Ecrire une lettre pour Teodora

En savoir plus sur le Marathon des lettres.

Informations complémentaires sur la législation au Salvador

Depuis une modification du Code pénal en 1998, l'interruption de grossesse est illégale en toutes circonstances au Salvador – même dans les cas de viol, d’inceste ou lorsque la vie de la femme est en danger. Cette modification a débouché sur des poursuites injustifiées et un détournement de la loi pénale, qui fait que les femmes sont immédiatement présumées coupables. Celles qui disposent de faibles ressources économiques sont particulièrement touchées par cette interdiction. 
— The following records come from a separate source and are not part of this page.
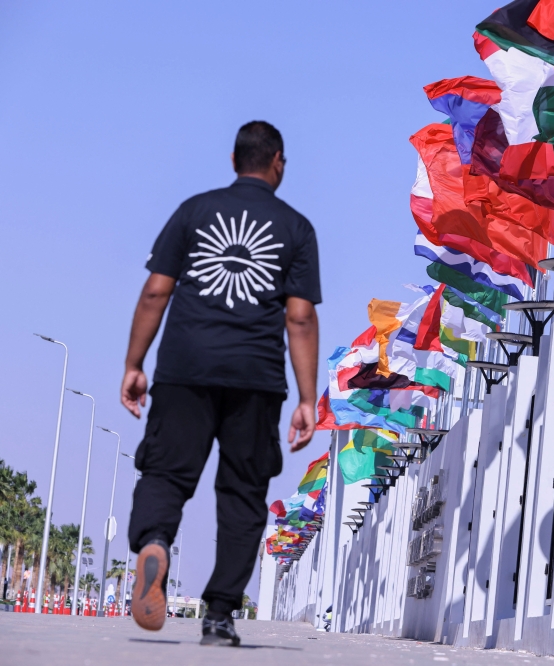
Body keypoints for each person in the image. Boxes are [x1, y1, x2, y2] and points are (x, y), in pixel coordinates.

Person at [120, 121, 320, 646]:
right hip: (256, 378)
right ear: (277, 161)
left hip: (185, 369)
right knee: (243, 493)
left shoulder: (193, 211)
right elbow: (298, 318)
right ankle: (219, 615)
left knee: (165, 473)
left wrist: (134, 364)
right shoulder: (296, 229)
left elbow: (155, 293)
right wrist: (305, 397)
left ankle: (156, 542)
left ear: (233, 161)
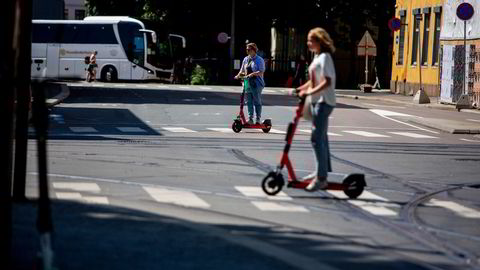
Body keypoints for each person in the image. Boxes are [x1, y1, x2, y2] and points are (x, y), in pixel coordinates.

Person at [296, 27, 336, 191]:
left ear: (319, 41)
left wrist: (310, 92)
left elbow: (326, 81)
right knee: (322, 138)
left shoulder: (325, 57)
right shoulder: (317, 57)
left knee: (316, 138)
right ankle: (321, 172)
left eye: (310, 40)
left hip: (324, 102)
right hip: (316, 101)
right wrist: (300, 89)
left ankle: (321, 178)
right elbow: (313, 80)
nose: (308, 43)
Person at [234, 43, 266, 124]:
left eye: (249, 49)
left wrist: (253, 74)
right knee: (249, 101)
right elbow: (242, 70)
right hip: (247, 83)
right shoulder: (246, 59)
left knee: (257, 101)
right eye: (247, 49)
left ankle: (258, 118)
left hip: (257, 83)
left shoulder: (259, 60)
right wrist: (238, 75)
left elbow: (261, 71)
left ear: (254, 50)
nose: (247, 51)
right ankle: (250, 118)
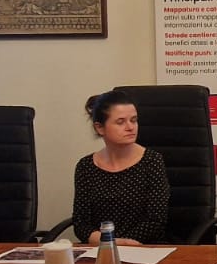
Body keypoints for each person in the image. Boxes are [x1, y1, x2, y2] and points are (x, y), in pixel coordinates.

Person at [71, 90, 169, 245]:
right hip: (101, 248)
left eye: (134, 120)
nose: (130, 127)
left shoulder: (152, 161)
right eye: (120, 122)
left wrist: (122, 244)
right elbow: (81, 223)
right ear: (100, 128)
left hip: (142, 248)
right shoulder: (85, 166)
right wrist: (111, 243)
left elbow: (156, 221)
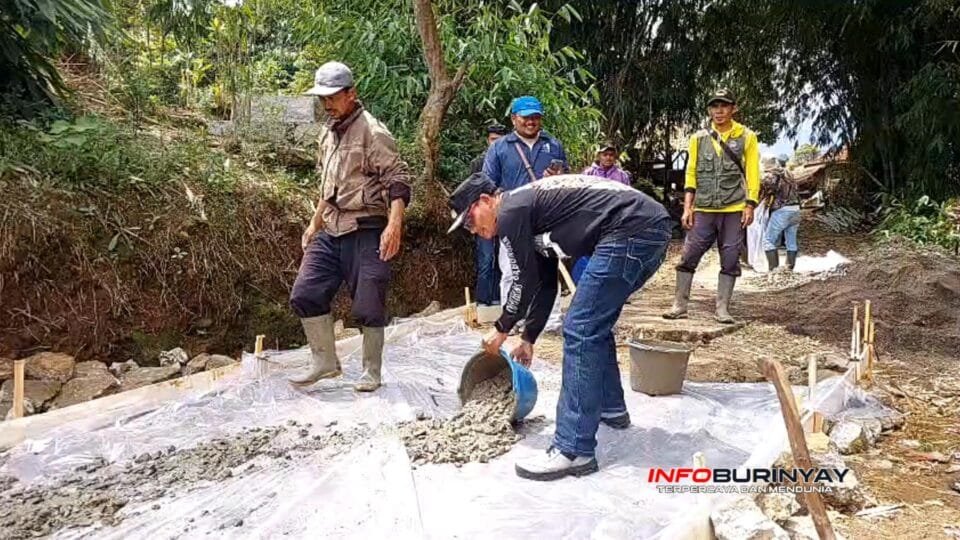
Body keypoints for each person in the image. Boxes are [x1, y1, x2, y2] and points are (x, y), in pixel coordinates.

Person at [447, 173, 672, 481]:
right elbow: (543, 282)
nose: (474, 230)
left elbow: (522, 282)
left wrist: (502, 328)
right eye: (468, 229)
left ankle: (573, 449)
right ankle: (611, 409)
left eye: (470, 220)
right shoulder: (529, 213)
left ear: (486, 201)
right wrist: (528, 338)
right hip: (647, 226)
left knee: (580, 326)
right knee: (591, 322)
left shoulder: (511, 212)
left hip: (630, 229)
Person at [288, 61, 411, 392]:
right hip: (331, 226)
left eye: (332, 98)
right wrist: (314, 224)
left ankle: (371, 370)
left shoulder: (373, 131)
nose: (327, 105)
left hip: (367, 225)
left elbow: (397, 180)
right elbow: (328, 186)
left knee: (369, 301)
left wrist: (394, 226)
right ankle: (325, 362)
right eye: (322, 99)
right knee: (305, 293)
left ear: (351, 94)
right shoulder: (327, 132)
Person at [663, 89, 760, 324]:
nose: (719, 111)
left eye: (724, 106)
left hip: (733, 208)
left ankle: (722, 308)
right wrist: (688, 207)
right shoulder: (698, 138)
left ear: (733, 109)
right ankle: (680, 304)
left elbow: (753, 173)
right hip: (704, 208)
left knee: (730, 258)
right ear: (709, 110)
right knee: (689, 255)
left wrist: (750, 205)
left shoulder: (746, 136)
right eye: (714, 106)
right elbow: (691, 172)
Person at [483, 96, 569, 315]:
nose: (531, 121)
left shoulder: (554, 145)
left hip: (546, 218)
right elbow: (487, 182)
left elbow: (568, 180)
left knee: (547, 268)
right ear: (514, 119)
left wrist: (558, 176)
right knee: (512, 271)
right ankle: (512, 318)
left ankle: (549, 318)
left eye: (536, 117)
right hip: (512, 219)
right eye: (526, 117)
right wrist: (505, 199)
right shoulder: (499, 148)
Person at [573, 142, 633, 283]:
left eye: (611, 155)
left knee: (613, 252)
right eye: (605, 154)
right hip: (592, 220)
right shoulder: (588, 174)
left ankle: (612, 285)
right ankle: (584, 283)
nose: (608, 158)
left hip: (614, 220)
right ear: (599, 155)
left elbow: (629, 198)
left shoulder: (622, 176)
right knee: (588, 252)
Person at [470, 124, 508, 307]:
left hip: (505, 216)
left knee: (504, 260)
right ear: (488, 140)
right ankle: (483, 300)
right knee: (485, 259)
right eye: (493, 139)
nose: (496, 143)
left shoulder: (510, 159)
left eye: (499, 139)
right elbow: (472, 190)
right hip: (485, 218)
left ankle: (499, 298)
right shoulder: (478, 163)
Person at [761, 155, 801, 270]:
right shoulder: (788, 173)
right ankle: (789, 269)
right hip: (796, 209)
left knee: (768, 241)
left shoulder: (772, 175)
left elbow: (768, 189)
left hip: (782, 210)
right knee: (791, 241)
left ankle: (774, 271)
Dans le cadre d’une campagne mondiale intitulée «My Body, My Rights», Amnesty International appelle le gouvernement du Salvador à décriminaliser l'interruption de grossesse et à garantir l'accès à des services d'avortement sûrs et légaux au moins pour les femmes et les jeunes filles dont la grossesse met en danger la vie ou la santé, lorsque la grossesse est le résultat d’un viol ou lorsque le fœtus présente de graves malformations.